超世界の麗人像(セルジュ・ルタンス展)

会場は銀座のハウス・オブ・シセイドウ。カーテンに仕切られた、まるでお化け屋敷のような真っ暗な通路の奥にセルジュ・ルタンスの美人像がスポットで妖しく光っていた。

セルジュ・ルタンスの作品は資生堂のCMを通して誰しも一度は見ているはずだ。自分がセルジュ・ルタンスをしっかりと認識したのは、西垣通の「麗人伝説 セルジュ・ルタンスと幻の女たち」リブロポート(絶版)を読んだときである。彼の作品は掛け値なしに美しい。というか美しいという言葉以外、なんと言っていいかわからない。しかし、それは地上にある美ではなく、世界の違う天上の美しさなのだ。美人というよりは、まさに麗人という感じである。

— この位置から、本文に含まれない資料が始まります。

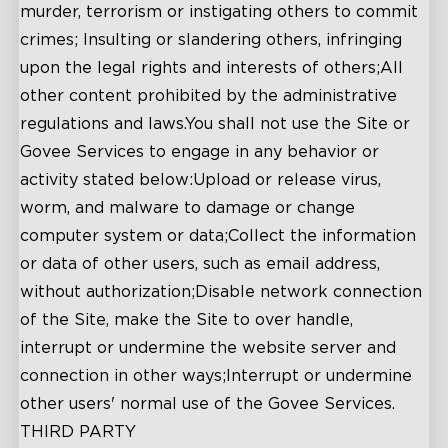
murder, terrorism or instigating others to commit
crimes; Insulting or slandering others, infringing
upon the legal rights and interests of others;All
other content prohibited by the administrative
regulations and laws.You shall not use the Site or
Govee Services to engage in any behavior or
activity stated below:Upload or release virus,
worm, and malware to damage or change
computer system or data;Collect the information
or data of other users, such as email address,
without authorization;Disable network connection
of the Site, make the Site to over handle,
interrupt or undermine the website server and
connection in other ways;Interrupt or undermine
other users' normal use of the Govee Services.
THIRD PARTY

ルタンスの麗人には、多くの場合ボディーがない。機械のようなもので覆われていたり、あったとしても真っ黒に塗りつぶされていて非人間的な装いになっている。国籍不明の真っ白な顔だけが、くっきりと浮かんでいる。それらを彩る装飾品には西洋的な甲冑からアフリカの仮面の意匠、日本の武者鎧まで、バラエティに富んでいるのに統一されたデザインでまとめられている。そこにおいて止揚されるのは、西洋と東洋の垣根を越えた超世界の麗人像なのだ。
これまで見ることのできなかった映像作品もあり、時間があればすべて見ていたかった。惜しみつつも次の会場である渋谷へ……

それにしてもハウス・オブ・シセイドウは雰囲気がよいところだ。次の展覧会は「生の芸術 アール・ブリュット」展だそうで、ヘンリー・ダーガーも来るらしい。こりゃ行かなきゃ。